Task requirements> Select and reproduce each line of the listing below that bears the string "days".

*** Opening Task material ***

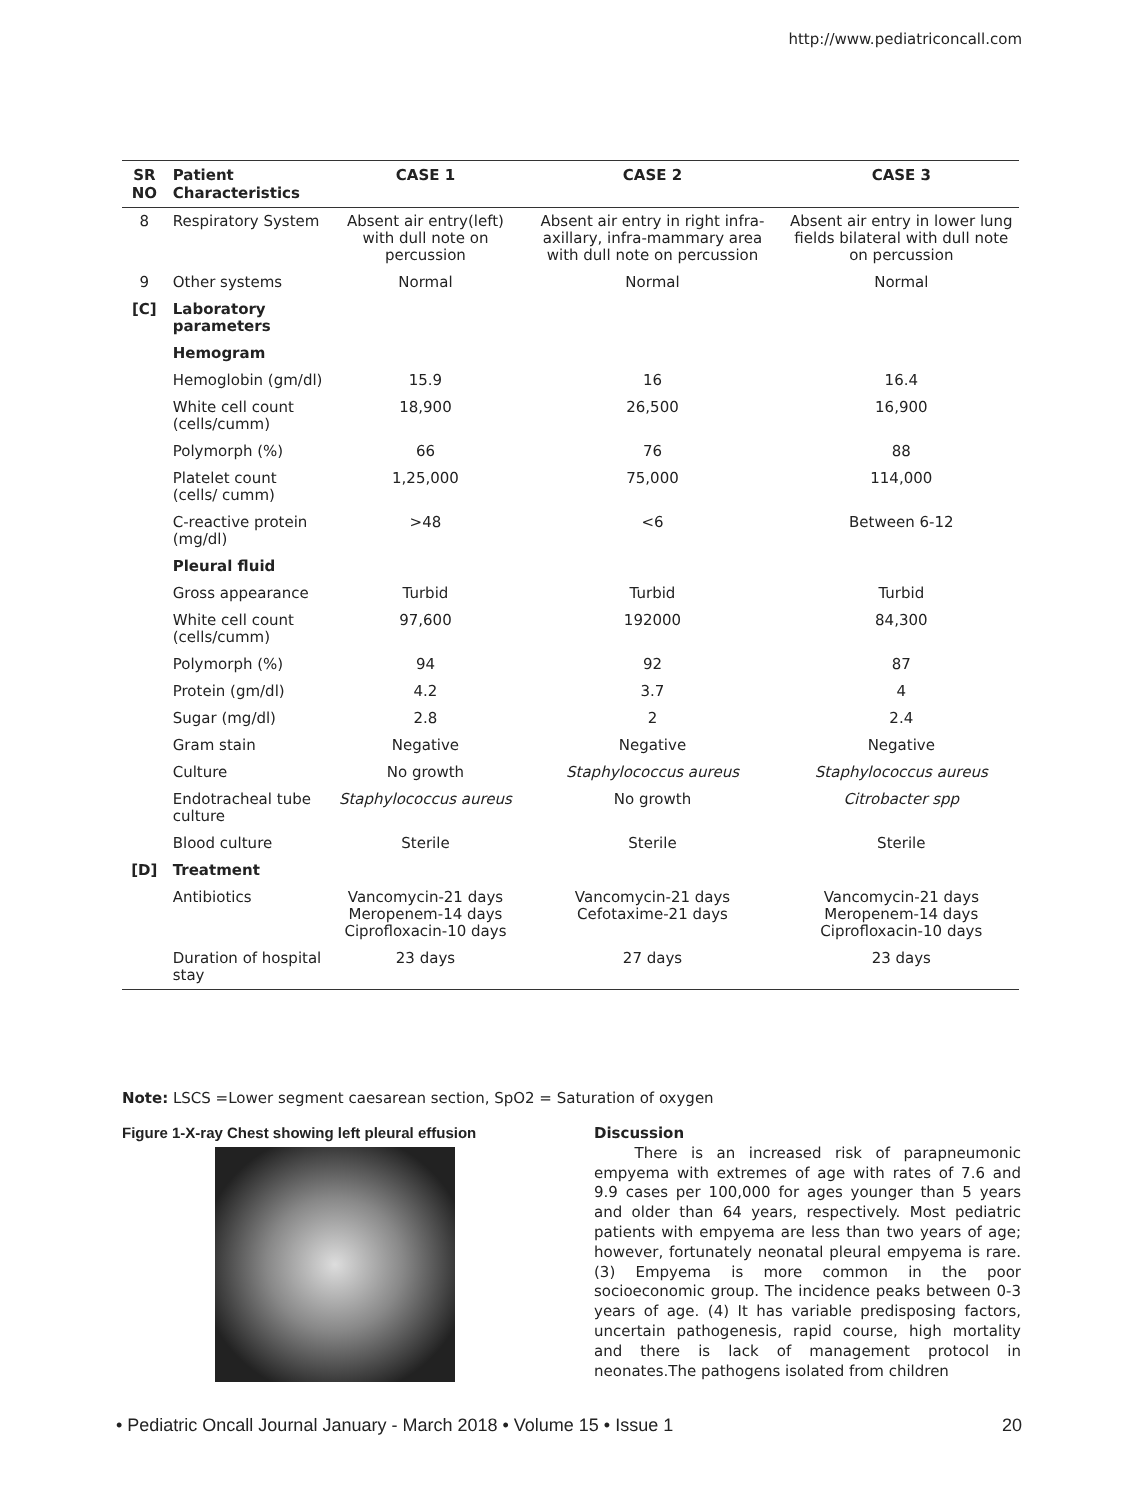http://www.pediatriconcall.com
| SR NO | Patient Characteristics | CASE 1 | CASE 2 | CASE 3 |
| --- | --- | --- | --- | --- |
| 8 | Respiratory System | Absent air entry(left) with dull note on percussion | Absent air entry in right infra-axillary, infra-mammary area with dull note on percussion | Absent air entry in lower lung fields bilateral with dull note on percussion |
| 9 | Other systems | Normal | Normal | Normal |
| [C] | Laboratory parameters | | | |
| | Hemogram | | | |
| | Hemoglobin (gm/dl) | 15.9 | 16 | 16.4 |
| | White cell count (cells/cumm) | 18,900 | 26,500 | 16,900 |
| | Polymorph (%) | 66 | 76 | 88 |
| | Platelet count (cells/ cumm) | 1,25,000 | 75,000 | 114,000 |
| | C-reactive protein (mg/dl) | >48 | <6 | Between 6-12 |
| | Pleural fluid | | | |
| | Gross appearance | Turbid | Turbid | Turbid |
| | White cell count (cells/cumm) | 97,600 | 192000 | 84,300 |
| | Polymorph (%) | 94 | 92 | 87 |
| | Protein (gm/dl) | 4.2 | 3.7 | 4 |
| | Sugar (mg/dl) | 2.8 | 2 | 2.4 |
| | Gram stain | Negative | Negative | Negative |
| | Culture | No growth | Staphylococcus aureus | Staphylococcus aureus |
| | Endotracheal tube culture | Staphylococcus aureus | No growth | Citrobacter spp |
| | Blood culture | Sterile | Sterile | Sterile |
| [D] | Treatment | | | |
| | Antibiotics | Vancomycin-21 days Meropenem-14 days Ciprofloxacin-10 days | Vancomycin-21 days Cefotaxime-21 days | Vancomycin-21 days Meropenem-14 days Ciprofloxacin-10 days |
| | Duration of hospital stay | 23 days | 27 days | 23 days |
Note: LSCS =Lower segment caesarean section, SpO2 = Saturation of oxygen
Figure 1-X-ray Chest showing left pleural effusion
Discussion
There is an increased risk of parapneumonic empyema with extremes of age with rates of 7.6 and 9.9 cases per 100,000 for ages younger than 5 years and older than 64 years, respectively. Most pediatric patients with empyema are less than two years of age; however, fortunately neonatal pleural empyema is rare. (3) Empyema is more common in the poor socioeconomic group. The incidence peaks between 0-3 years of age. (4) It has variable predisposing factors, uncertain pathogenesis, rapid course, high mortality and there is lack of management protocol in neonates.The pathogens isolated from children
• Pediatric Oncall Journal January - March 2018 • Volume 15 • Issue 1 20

*** Closing Task material ***
*** Opening Task material ***

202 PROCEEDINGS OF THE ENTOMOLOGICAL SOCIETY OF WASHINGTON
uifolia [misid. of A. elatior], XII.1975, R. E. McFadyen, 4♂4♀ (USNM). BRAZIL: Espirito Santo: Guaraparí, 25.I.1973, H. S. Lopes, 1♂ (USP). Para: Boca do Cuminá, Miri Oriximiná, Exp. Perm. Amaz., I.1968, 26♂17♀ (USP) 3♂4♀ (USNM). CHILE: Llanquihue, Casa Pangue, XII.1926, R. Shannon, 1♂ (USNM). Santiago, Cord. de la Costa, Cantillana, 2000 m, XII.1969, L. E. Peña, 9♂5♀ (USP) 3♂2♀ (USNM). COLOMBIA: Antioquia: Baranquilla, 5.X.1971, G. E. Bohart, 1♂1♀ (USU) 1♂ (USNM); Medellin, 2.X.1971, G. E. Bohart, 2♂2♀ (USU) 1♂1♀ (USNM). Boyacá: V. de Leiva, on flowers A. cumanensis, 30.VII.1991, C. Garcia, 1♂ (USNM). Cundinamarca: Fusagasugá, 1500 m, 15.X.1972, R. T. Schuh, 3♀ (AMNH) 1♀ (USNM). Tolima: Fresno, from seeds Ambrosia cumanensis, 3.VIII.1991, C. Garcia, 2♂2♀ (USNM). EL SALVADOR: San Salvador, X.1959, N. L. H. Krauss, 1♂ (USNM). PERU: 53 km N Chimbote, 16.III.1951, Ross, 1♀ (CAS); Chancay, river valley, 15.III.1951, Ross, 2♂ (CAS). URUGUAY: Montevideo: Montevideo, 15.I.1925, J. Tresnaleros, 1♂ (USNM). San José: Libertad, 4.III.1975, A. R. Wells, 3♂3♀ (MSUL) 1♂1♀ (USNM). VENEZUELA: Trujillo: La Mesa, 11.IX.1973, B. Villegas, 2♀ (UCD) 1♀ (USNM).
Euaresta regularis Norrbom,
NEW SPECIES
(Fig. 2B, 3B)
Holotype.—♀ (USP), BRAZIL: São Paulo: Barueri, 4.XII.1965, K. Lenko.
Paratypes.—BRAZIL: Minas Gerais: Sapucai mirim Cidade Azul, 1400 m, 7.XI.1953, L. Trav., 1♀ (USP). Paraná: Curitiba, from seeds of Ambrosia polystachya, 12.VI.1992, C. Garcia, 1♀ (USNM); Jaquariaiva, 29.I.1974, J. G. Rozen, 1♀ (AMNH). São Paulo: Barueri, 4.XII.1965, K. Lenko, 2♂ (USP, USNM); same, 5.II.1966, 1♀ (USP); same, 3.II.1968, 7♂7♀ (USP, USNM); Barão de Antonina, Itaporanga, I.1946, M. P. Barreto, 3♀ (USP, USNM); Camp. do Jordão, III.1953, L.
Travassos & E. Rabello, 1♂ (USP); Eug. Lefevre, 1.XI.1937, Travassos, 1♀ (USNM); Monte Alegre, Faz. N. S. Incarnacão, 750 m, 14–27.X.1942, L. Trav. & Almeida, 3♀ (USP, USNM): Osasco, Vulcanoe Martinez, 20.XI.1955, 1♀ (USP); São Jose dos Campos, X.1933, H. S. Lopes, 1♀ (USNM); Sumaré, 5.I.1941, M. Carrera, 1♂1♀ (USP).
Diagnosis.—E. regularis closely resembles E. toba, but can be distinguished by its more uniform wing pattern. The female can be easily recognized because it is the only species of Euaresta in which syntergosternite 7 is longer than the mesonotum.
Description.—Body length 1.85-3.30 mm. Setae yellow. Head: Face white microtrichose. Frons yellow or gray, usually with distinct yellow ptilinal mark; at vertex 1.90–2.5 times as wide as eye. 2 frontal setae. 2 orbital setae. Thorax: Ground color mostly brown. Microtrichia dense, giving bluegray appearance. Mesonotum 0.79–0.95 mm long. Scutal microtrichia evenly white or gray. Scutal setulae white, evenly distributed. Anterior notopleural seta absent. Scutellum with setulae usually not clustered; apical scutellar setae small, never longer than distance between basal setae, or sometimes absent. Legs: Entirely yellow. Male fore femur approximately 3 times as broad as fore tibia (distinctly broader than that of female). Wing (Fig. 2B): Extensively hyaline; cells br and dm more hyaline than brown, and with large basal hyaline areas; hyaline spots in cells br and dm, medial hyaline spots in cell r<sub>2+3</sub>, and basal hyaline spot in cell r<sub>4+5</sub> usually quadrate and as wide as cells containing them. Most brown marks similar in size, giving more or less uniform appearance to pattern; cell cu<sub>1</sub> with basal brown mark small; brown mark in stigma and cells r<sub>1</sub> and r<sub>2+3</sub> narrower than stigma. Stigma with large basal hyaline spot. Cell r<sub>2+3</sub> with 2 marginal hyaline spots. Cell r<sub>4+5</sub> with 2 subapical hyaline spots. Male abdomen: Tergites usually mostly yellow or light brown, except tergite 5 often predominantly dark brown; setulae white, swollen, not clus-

*** Closing Task material ***

Response for this exercise>
| | Antibiotics | Vancomycin-21 days Meropenem-14 days Ciprofloxacin-10 days | Vancomycin-21 days Cefotaxime-21 days | Vancomycin-21 days Meropenem-14 days Ciprofloxacin-10 days |
| | Duration of hospital stay | 23 days | 27 days | 23 days |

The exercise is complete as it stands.